Thursday, July 5, 2012

Reform banking by putting capitalism back at the heart of capitalism

In a Guardian column, Stuart Fraser calls for more transparency.

Trust is the crucial building block underpinning success in any financial centre...
In our financial markets, trust is based on disclosure.  The markets are designed with the idea of Trust, but Verify.
In an internationally competitive industry such as banking, clients take their business to financial institutions that they believe are most worthy of their trust. That trust is fundamental to the way the global economy operates given that most transactions today do not involve the exchange of hard currency – notes or coins – at all, but the phenomenally rapid exchange of numbers over the internet and spreadsheets.
The historical reason for the success of Wall Street is that the US capital markets were reputed to have the best disclosure.
This makes the recent revelations about Libor manipulation all the more damaging to the international reputation of the City of London.

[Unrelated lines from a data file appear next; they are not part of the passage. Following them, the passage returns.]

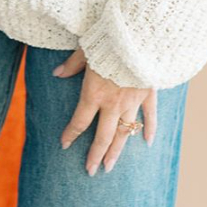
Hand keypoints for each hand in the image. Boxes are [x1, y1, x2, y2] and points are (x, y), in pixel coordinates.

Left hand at [53, 45, 156, 174]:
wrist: (139, 36)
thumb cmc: (109, 40)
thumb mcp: (85, 50)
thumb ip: (72, 64)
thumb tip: (57, 73)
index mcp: (94, 93)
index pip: (79, 121)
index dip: (71, 134)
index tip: (64, 145)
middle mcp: (113, 103)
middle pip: (102, 136)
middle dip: (95, 155)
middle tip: (90, 170)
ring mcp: (132, 101)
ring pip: (124, 132)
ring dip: (116, 151)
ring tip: (110, 166)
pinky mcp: (148, 93)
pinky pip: (150, 116)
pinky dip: (150, 129)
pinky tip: (147, 142)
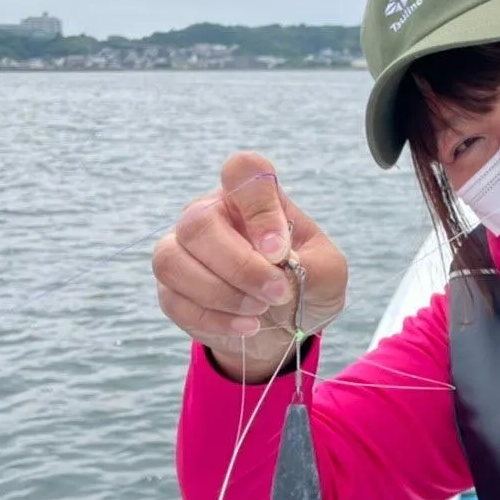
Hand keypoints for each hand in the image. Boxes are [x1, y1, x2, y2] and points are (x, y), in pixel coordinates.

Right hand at [154, 152, 347, 380]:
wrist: (284, 328)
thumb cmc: (305, 285)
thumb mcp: (328, 273)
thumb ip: (313, 262)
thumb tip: (273, 257)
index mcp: (253, 198)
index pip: (242, 171)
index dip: (258, 206)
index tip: (279, 249)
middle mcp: (211, 214)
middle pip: (199, 223)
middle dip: (241, 267)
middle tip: (277, 293)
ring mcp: (183, 249)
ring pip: (173, 260)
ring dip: (222, 294)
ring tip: (260, 311)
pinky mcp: (170, 287)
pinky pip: (172, 298)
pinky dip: (213, 319)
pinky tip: (245, 327)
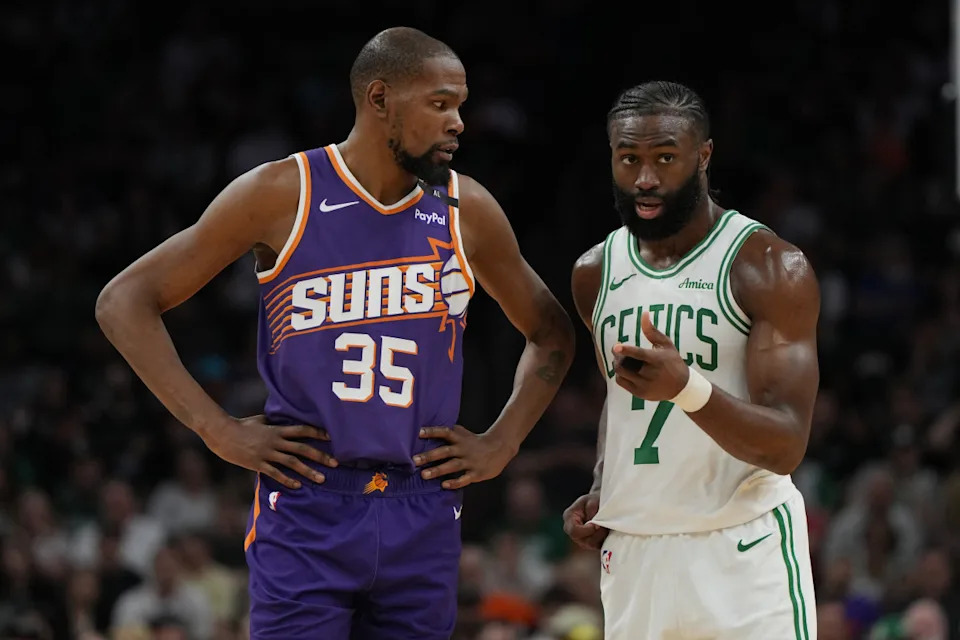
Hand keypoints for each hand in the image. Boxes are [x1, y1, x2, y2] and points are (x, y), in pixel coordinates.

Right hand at [202, 415, 336, 489]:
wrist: (221, 434)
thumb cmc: (241, 425)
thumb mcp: (260, 420)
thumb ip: (273, 422)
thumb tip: (284, 419)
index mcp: (276, 429)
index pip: (302, 430)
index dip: (318, 433)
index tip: (332, 438)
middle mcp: (275, 441)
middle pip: (302, 448)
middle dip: (320, 456)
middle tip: (336, 463)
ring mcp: (266, 453)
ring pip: (292, 463)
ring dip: (308, 471)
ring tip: (322, 479)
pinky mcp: (257, 464)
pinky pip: (275, 473)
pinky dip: (287, 480)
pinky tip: (298, 486)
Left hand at [413, 426, 515, 489]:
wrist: (501, 447)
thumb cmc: (477, 441)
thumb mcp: (464, 434)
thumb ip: (450, 433)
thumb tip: (431, 430)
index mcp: (460, 438)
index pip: (444, 432)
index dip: (432, 432)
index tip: (418, 433)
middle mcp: (463, 449)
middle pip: (445, 451)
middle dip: (429, 456)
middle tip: (414, 460)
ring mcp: (470, 461)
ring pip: (452, 466)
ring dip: (438, 470)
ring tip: (423, 475)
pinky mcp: (477, 473)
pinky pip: (464, 478)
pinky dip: (455, 482)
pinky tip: (444, 485)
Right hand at [563, 492, 607, 549]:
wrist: (599, 503)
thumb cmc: (594, 500)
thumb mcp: (592, 500)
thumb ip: (592, 511)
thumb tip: (594, 523)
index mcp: (569, 517)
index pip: (573, 530)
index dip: (586, 530)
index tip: (597, 525)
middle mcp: (572, 530)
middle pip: (582, 541)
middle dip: (596, 534)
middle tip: (604, 526)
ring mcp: (580, 539)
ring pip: (591, 545)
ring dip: (600, 537)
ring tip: (606, 527)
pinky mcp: (590, 544)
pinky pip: (597, 547)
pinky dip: (603, 540)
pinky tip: (606, 531)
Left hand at [613, 311, 689, 401]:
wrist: (681, 387)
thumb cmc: (672, 361)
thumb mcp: (666, 345)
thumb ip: (652, 331)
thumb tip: (644, 313)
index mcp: (657, 360)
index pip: (639, 354)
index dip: (626, 350)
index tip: (616, 346)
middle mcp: (651, 374)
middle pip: (625, 365)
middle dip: (618, 356)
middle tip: (618, 350)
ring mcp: (645, 386)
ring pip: (621, 374)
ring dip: (617, 365)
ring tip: (621, 359)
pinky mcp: (640, 394)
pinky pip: (622, 383)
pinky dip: (620, 375)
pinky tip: (626, 370)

It is one thing when one bank is involved in a scandal such as this, but it is a problem of an altogether different magnitude when investigations are taking place into the conduct of around 20 banks. It is important to note, however, that those under suspicion are not just British banks: institutions from the US, Canada and other jurisdictions are also being investigated by regulators worldwide.....
The Libor Scandal is just the latest example of opacity and the bad behavior that it conceals in the financial system.

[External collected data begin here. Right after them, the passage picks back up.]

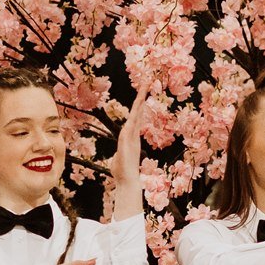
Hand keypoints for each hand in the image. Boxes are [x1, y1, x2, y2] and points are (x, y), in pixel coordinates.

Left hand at [108, 91, 148, 222]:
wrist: (127, 181)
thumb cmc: (121, 173)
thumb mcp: (117, 161)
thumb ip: (118, 156)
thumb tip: (117, 158)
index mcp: (131, 137)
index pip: (136, 119)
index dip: (139, 107)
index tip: (142, 96)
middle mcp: (134, 135)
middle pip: (138, 112)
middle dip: (142, 98)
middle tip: (146, 83)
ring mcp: (132, 136)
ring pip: (136, 115)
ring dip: (140, 101)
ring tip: (144, 87)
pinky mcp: (128, 140)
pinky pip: (132, 123)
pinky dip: (136, 113)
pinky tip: (139, 102)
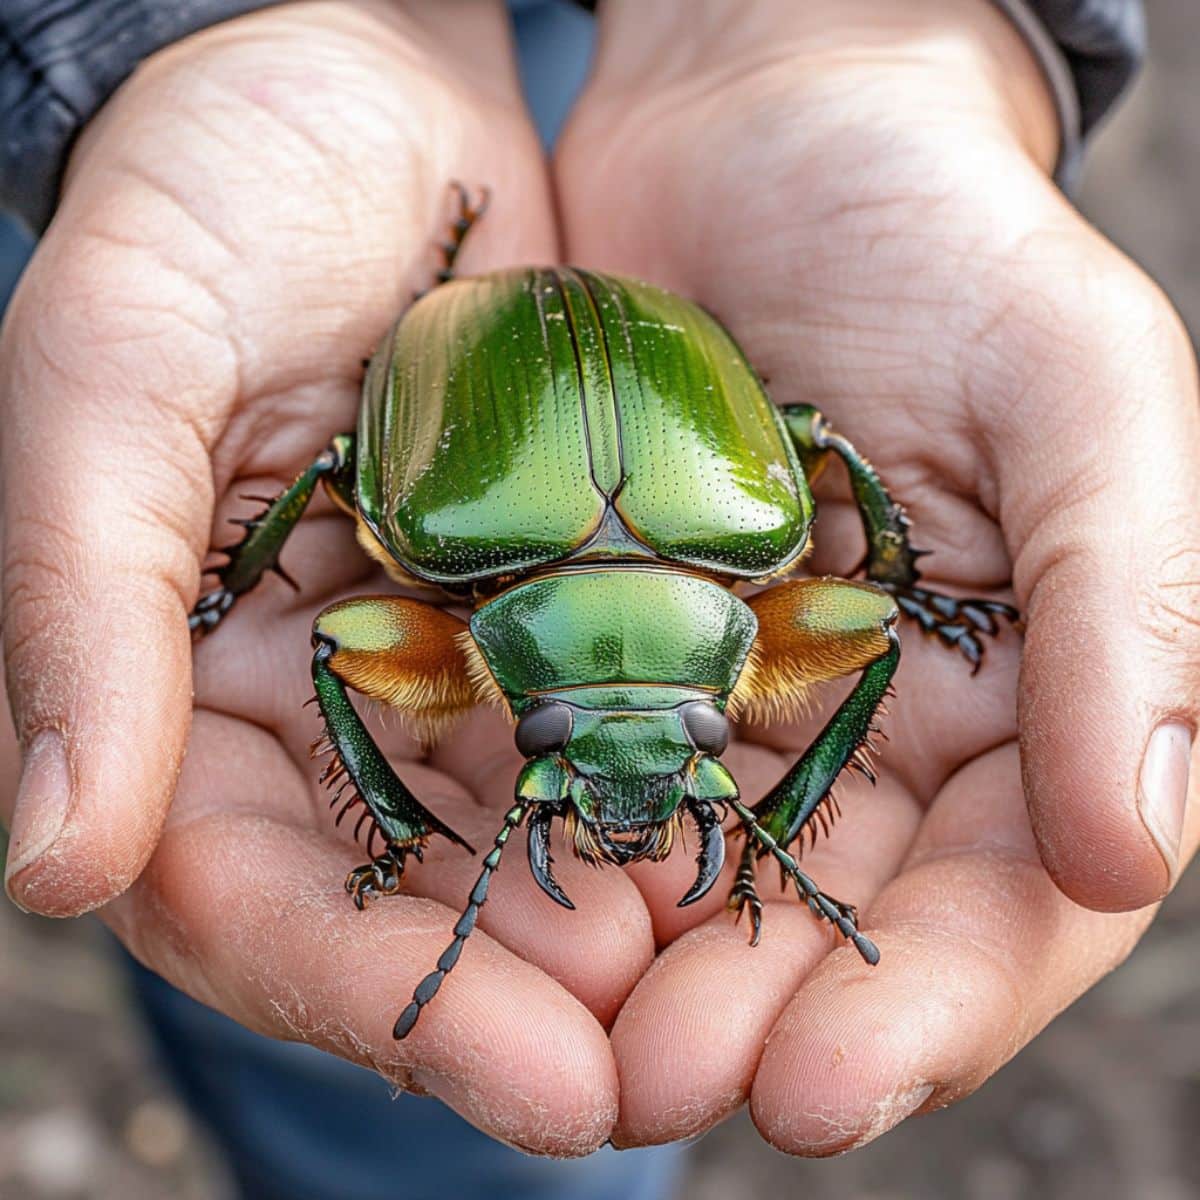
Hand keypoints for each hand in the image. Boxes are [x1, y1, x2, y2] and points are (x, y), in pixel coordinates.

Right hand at [0, 0, 644, 1155]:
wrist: (372, 95)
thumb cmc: (208, 201)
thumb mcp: (113, 367)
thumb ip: (75, 599)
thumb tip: (51, 859)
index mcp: (190, 684)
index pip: (260, 897)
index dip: (380, 996)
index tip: (527, 1082)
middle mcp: (331, 697)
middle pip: (419, 896)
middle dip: (531, 995)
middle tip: (658, 1080)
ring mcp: (457, 648)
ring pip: (534, 830)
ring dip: (624, 923)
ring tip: (727, 1003)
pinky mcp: (563, 585)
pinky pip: (623, 711)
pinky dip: (680, 787)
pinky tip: (758, 848)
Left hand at [556, 0, 1199, 1152]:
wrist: (768, 125)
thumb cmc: (947, 239)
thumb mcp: (1076, 392)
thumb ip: (1124, 602)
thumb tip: (1143, 837)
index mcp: (1015, 692)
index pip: (1005, 899)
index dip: (930, 1008)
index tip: (830, 1089)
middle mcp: (869, 721)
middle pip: (830, 920)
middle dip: (755, 1017)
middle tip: (660, 1089)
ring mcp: (731, 682)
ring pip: (696, 869)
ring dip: (637, 967)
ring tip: (568, 1046)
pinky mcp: (609, 622)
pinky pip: (581, 753)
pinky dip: (550, 834)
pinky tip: (500, 895)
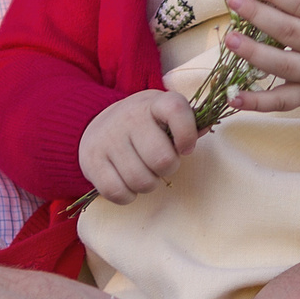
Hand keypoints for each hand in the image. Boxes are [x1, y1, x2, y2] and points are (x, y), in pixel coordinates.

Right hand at [78, 88, 200, 202]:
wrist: (95, 123)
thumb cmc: (142, 123)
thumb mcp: (164, 114)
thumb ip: (187, 123)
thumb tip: (208, 126)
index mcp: (153, 103)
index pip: (176, 110)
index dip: (187, 134)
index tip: (186, 148)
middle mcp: (128, 117)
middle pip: (161, 159)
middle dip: (168, 168)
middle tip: (162, 164)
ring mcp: (107, 139)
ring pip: (141, 181)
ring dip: (148, 184)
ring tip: (145, 172)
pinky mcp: (92, 161)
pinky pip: (117, 192)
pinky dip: (128, 196)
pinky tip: (128, 183)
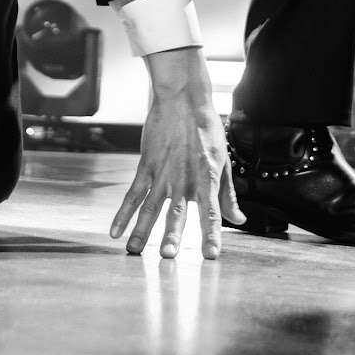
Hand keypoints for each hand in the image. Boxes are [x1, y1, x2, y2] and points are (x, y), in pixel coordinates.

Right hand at [109, 47, 238, 259]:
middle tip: (166, 256)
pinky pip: (132, 193)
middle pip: (178, 212)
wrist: (183, 99)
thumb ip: (228, 194)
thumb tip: (239, 220)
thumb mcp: (224, 161)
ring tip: (134, 252)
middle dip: (171, 235)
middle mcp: (185, 178)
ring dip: (142, 230)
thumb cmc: (206, 130)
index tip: (211, 255)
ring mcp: (163, 173)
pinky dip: (122, 213)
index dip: (212, 235)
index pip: (211, 212)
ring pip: (151, 207)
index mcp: (208, 178)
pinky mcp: (146, 165)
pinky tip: (115, 231)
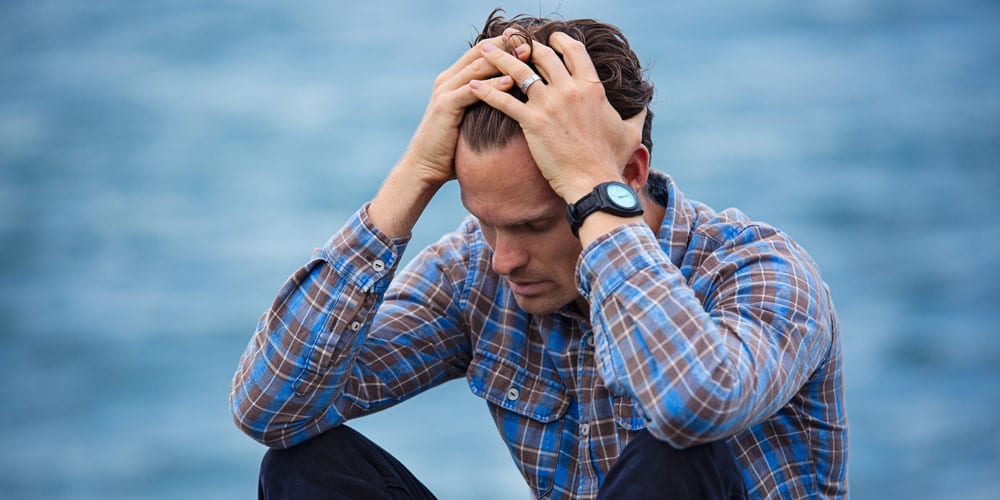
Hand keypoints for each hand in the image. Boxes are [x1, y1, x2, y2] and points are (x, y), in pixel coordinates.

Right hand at [368, 36, 519, 237]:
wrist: (425, 166)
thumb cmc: (452, 147)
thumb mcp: (473, 119)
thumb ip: (487, 104)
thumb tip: (516, 101)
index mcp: (455, 78)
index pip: (483, 51)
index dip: (507, 43)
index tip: (531, 42)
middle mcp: (448, 79)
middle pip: (481, 51)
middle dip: (507, 45)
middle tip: (531, 42)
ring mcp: (445, 90)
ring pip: (477, 66)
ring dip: (503, 60)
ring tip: (526, 56)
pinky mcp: (444, 106)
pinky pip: (472, 90)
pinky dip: (492, 85)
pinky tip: (511, 83)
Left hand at [469, 32, 645, 202]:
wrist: (594, 183)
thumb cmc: (611, 161)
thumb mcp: (630, 133)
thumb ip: (637, 115)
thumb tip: (645, 105)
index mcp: (592, 88)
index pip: (573, 51)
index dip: (558, 40)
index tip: (547, 38)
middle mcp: (570, 90)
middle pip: (542, 55)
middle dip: (524, 45)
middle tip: (510, 41)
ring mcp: (550, 104)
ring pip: (519, 71)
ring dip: (498, 57)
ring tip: (483, 50)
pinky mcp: (532, 122)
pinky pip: (503, 101)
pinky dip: (485, 92)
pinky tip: (471, 87)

Regular readers know that banks and structured finance securities are also opaque and as a result have been a magnet for bad behavior.
A successful financial services sector drives jobs and growth for all parts of the country – contributing £63bn in annual tax revenues in the tax year to March 2011. 
That is not an excuse for bad behaviour – far from it. Indeed, if anything it makes weeding out those parts that fail to meet the required standard all the more important. Only then can we rebuild public trust by changing the culture within those organisations found to have been involved in impropriety. 
That means putting capitalism back at the heart of capitalism: more transparency...
In fact, it means bringing transparency to all the opaque corners of the financial system.  Doing so allows sunlight to act like the best disinfectant of bad behavior.

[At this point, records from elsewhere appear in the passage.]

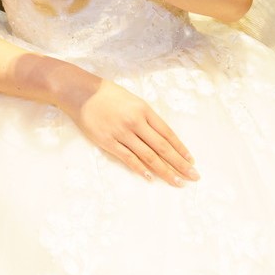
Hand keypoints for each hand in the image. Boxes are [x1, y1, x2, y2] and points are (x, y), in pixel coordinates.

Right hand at [57, 79, 196, 184]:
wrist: (81, 92)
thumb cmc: (107, 94)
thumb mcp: (132, 100)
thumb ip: (146, 117)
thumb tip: (161, 137)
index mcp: (144, 110)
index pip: (168, 133)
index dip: (181, 148)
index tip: (191, 161)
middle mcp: (135, 122)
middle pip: (162, 147)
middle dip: (180, 164)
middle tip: (193, 176)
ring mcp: (122, 133)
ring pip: (148, 156)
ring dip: (165, 171)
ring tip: (177, 182)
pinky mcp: (108, 142)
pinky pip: (128, 158)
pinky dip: (140, 169)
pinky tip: (151, 178)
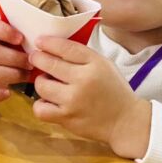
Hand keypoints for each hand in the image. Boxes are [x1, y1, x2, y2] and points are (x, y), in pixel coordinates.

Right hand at [0, 18, 31, 103]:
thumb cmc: (0, 48)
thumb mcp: (5, 37)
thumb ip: (18, 36)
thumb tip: (43, 41)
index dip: (6, 32)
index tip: (21, 39)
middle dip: (17, 59)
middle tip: (32, 62)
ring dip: (14, 75)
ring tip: (27, 74)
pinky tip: (8, 92)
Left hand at [29, 36, 151, 158]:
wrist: (125, 121)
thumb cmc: (113, 90)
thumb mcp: (104, 64)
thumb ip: (82, 55)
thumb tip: (54, 47)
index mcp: (94, 64)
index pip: (65, 47)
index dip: (48, 42)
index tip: (40, 41)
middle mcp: (83, 81)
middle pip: (49, 64)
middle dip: (37, 58)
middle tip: (36, 58)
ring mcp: (73, 101)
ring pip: (41, 86)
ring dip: (41, 82)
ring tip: (47, 82)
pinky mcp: (67, 118)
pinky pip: (40, 109)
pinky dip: (41, 104)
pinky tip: (49, 101)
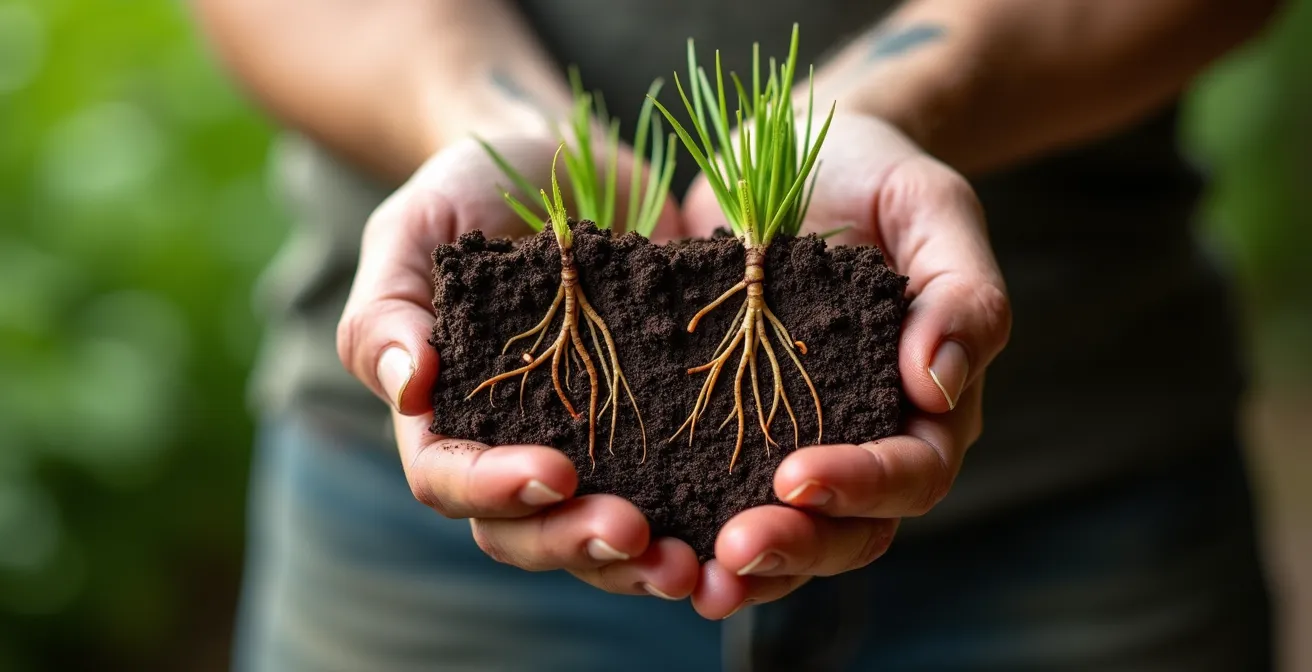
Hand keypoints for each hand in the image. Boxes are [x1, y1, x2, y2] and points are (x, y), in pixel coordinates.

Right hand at [336, 136, 700, 599]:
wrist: (559, 164)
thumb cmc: (468, 193)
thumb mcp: (413, 230)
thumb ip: (387, 308)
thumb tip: (411, 387)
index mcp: (445, 417)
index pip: (450, 480)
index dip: (495, 490)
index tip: (555, 470)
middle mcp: (513, 446)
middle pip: (526, 532)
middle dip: (576, 542)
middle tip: (635, 535)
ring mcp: (588, 443)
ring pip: (599, 534)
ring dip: (640, 562)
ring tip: (692, 566)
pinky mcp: (654, 425)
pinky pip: (672, 494)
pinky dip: (700, 520)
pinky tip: (740, 527)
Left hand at [681, 113, 1011, 618]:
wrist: (792, 149)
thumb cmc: (876, 174)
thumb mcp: (933, 209)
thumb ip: (960, 293)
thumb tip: (937, 386)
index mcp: (924, 402)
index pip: (911, 472)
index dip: (862, 486)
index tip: (796, 477)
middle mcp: (860, 436)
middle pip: (849, 530)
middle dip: (795, 548)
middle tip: (731, 551)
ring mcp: (789, 436)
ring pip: (783, 534)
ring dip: (740, 566)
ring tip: (685, 577)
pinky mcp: (721, 423)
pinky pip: (709, 492)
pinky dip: (682, 523)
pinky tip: (636, 534)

The financial center that fully embraces transparency first will be the financial center that emerges with the leading market share going forward.

Is the City up to the challenge of adopting ultra transparency for its banks, requiring observable event based reporting for structured finance securities and basing Libor off of actual trades?

If not, all the money the UK government pumps into the City through bailouts, zero interest rate policies, quantitative easing and similar programs will not save the City from decline in the face of any financial center that does embrace transparency.